ДОБРЫЙ ЮСИФ

На улице падал мягкий снег. Афанасий раскрыл окно и с наслаждением вдохнул морозный воздух. Необычная для Москвы тишина окутала его уставший от напряжения мозг. До наступления Нового, 2050 года оставалось четыре часа. Это как раз то время, когда Афанасий больше всего любил работать: суетливые толпы забирались в свои насиженные норы и начинали отмечать праздник, то есть пить водку. Вот и сейчас он сядет за письменный стол и займется любимым, а значит - главным - делом.

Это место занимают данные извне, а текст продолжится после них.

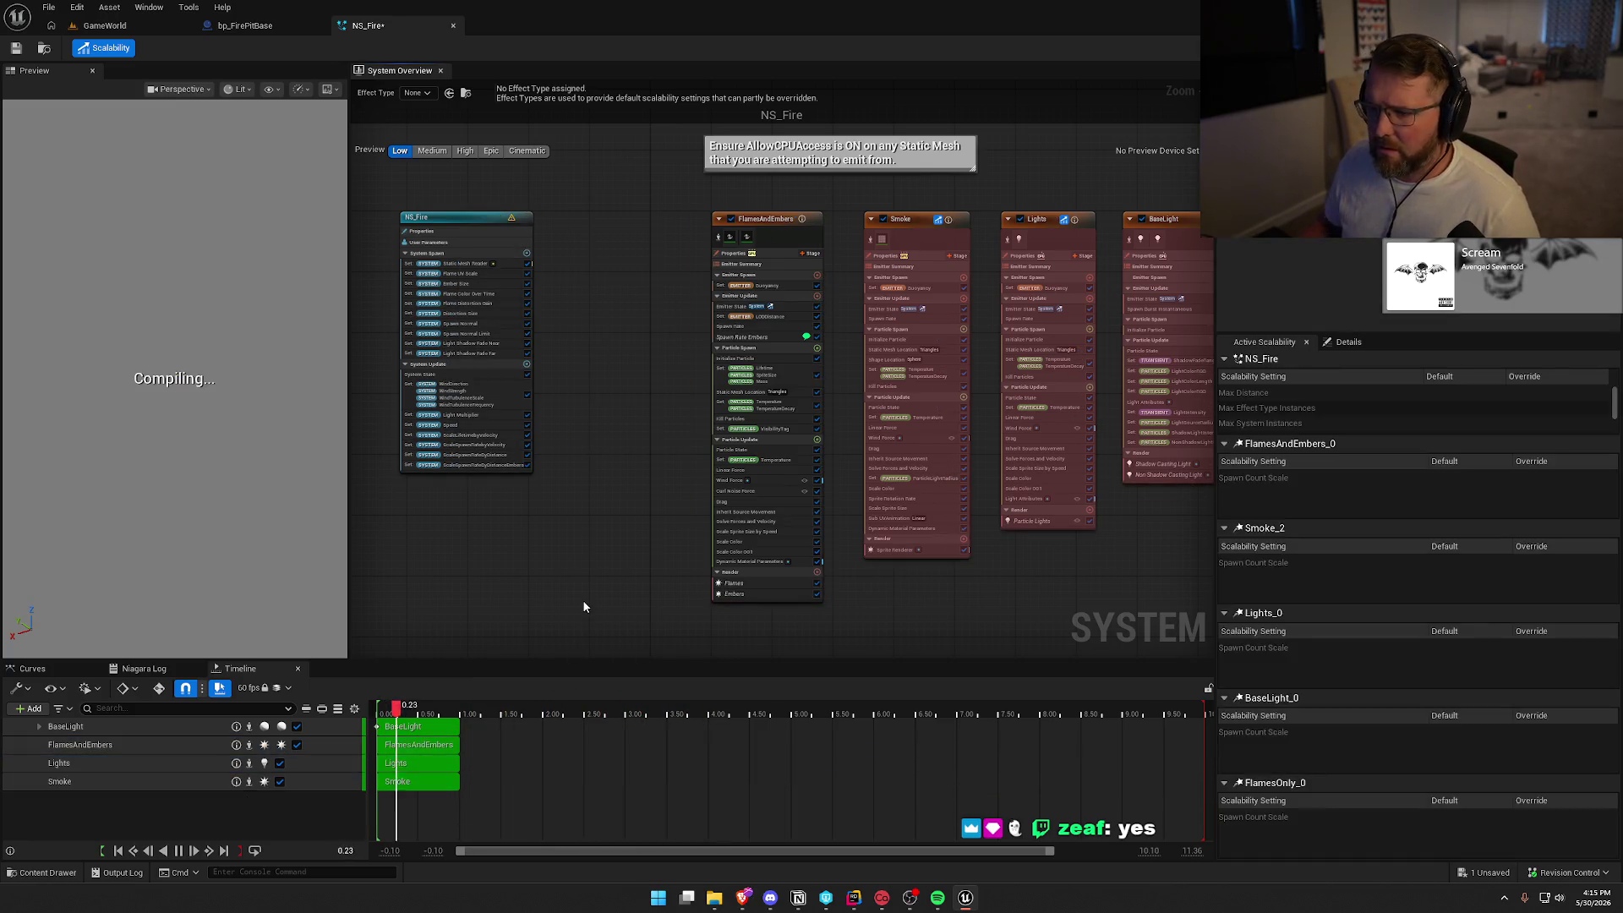
Check out and save NS_Fire, then return to the GameWorld level.
left_click(15, 48)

О том, что инженер Афанасий Иванов вот уже несколько лет разыскивает легендарную рзаевскую библиотеку, не знал почти никто: друзей у него не было. Но догадывались многие, так как приходилось опрашивать жителей дома, где когда-то жил добрый Юсиф, потомков его друзей. Люди не любили говорить на эту тему, боялись, отворачивались, уверяли, что ничего не помнят. После нацистского переворота 1999 года залихватские настроения ельцинской эпохи сильно поменялись, и страхи до сих пор держались у большей части населения. Несмотря на то, что власть нацистов продержалась только пять лет.

Никому не хотелось вспоминать то страшное утро, когда город проснулся от грохота танков, когда оцепеневшая от ужаса Москва стала похожа на животное перед дулом двустволки, когда на экране телевизора дикторы замороженными голосами объявляли наступление новой эры (они это называли "возвращением ко многовековым национальным традициям и ценностям"). Он помнил рейды молодых людей в черной форме буквально по всем домам, квартирам, магазинам, ресторанам, подвалам и дырам в поисках "нерусских". Целые колонны грузовиков с надписью "Люди" уходили после этих рейдов в неизвестном направлении, в НИКУДА. Паника, которая царила в эти дни, не сравнима ни с чем. Хватали, в основном, граждан с еврейскими и кавказскими фамилиями. Украинцы были официально объявлены "своими", так как в баркашовском правительстве больше половины составляли люди с фамилиями на "-ко". Москва тонула в крови и криках. Про другие города Афанасий знал совсем немного.

Помнили люди и другое. Огромный костер на Лубянской площади, кровавый жар которого окутал Детский мир и Политехнический музей. Это горели книги. Из библиотек, магазинов, частных квартир. Хорошая традиция, грех не вернуться к такой.
 После "русского пятилетия", как назвали историки этот период, в России стали называть детей исключительно патриархальными именами, а количество Ивановых поднялось на невиданную доселе высоту. Прошло пятьдесят лет, а страх остался. Люди до сих пор боялись всего иностранного, включая продукты питания и кинофильмы. Книг почти не осталось...

Афанасий закрыл окно, сел за стол и сосредоточился. Так, что мы имеем?

Фактом является то, что Рзаев вместе с членами своей семьи скрылся стремительно и бесшумно, оказавшись затем в Америке, где жили его родственники. Его уникальная библиотека исчезла. Вот, собственно, и все. Остальное - домыслы и нечеткие воспоминания тех, кто тогда был ребенком. Да... Не густо.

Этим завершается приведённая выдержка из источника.